Flames from the Camp Fire burn near a home atop a ridge near Big Bend, California, on Nov. 10, 2018. (Credit: JOSH EDELSON/AFP/Getty Images)

Pacific Gas & Electric, the utility that has pleaded guilty to 84 counts of involuntary manslaughter for the 2018 Camp fire, plans to pay its $4-million fine from a fund set aside for victims of the blaze.

The utility is on the hook for $3.5 million in fines and penalties and an additional $500,000 that will go to the Butte County District Attorney’s Environmental and Consumer Protection Fund as part of a plea agreement the utility recently reported to the Securities and Exchange Commission.

The utility plans to pay that $4 million out of a $13.5-billion Fire Victim Trust that was set up during its bankruptcy after the wildfire, which killed 85 people and destroyed more than 18,000 buildings in the rural mountain town of Paradise in Northern California.

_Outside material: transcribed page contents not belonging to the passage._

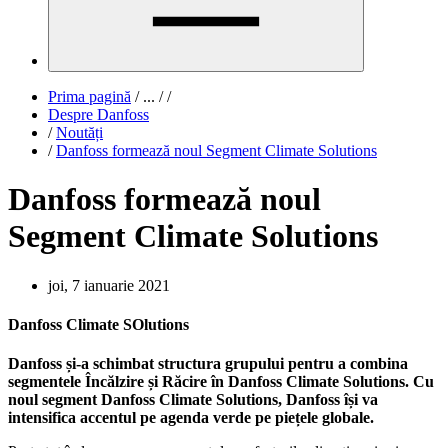
Prima pagină
/
...
/
/
Despre Danfoss
/
Noutăți
/
Danfoss formează noul Segment Climate Solutions
Danfoss formează noul
Segment Climate Solutions
joi, 7 ianuarie 2021
Danfoss Climate SOlutions
Danfoss și-a schimbat structura grupului pentru a combina
segmentele Încălzire și Răcire în Danfoss Climate Solutions. Cu
noul segment Danfoss Climate Solutions, Danfoss își va
intensifica accentul pe agenda verde pe piețele globale.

“This is an unconscionable attempt to avoid responsibility for the very crime to which it just confessed,” said Michael Carlson of Caymus Vineyards, one of thousands of claimants against the utility. “The district attorney worked hard to hold PG&E responsible for its crime, and we are confident he never intended for PG&E to use funds dedicated to fire victims.”